Helping Nemo find home
Tim Gordon
(PhD Student, University of Exeter)
Coral reefs are some of the most beautiful, valuable, and most threatened ecosystems on the planet. Reefs depend on healthy fish populations, which of course requires young fish. Young fish spend their first few weeks in the open ocean before seeking reef habitat, often returning to their home reef. But finding the way is becoming increasingly difficult in oceans with chemical pollution, noisy shipping lanes, ocean acidification and rising temperatures. Our challenge is to preserve natural environments so juvenile fish can still find their way home - the future of coral reefs depends on them!
Flexing our mussels: how can science future-proof seafood production?
Robert Ellis
(Research Fellow, University of Exeter)
Aquaculture, the farming of fish and shellfish, is the fastest growing food production sector globally and is the main source of seafood worldwide. It is therefore vital to help alleviate global poverty and malnutrition, particularly in the world’s poorest nations. However with global climate changing this industry faces an unprecedented threat, challenging its capacity to maintain and increase seafood production.

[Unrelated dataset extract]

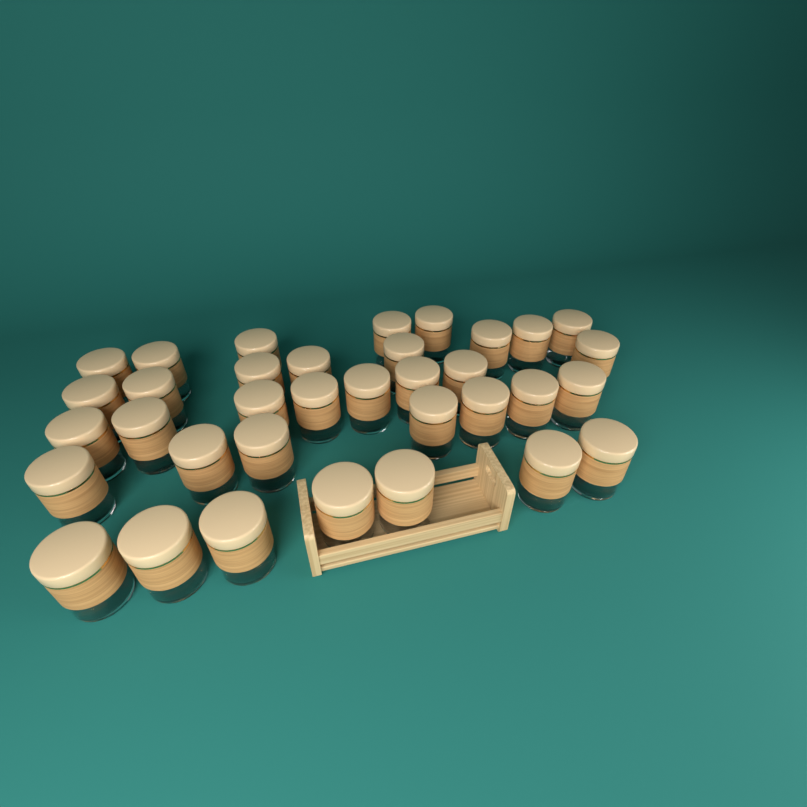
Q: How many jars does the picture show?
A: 35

During this session Rob will highlight the challenge facing this industry, outline what science can do to help and explain why we all should care.
Some like it hot: building sustainable fisheries in warming seas
Dr Steve Simpson
(Associate Professor, University of Exeter)
Over the past 30 years UK seas have warmed at an alarming rate, causing cold water fish to migrate northwards and warm water species to invade, and changing the catches of UK fishing boats. Yet the British diet is stuck in the 1920s, so we must now import 70% of the cod eaten in our Friday night fish supper, while Devon fishers export much of their catch to Europe. We will explore recent discoveries that reveal how climate change is reshaping fisheries, and discuss how this provides opportunity to build sustainable, lucrative and productive UK fisheries in a sea of change.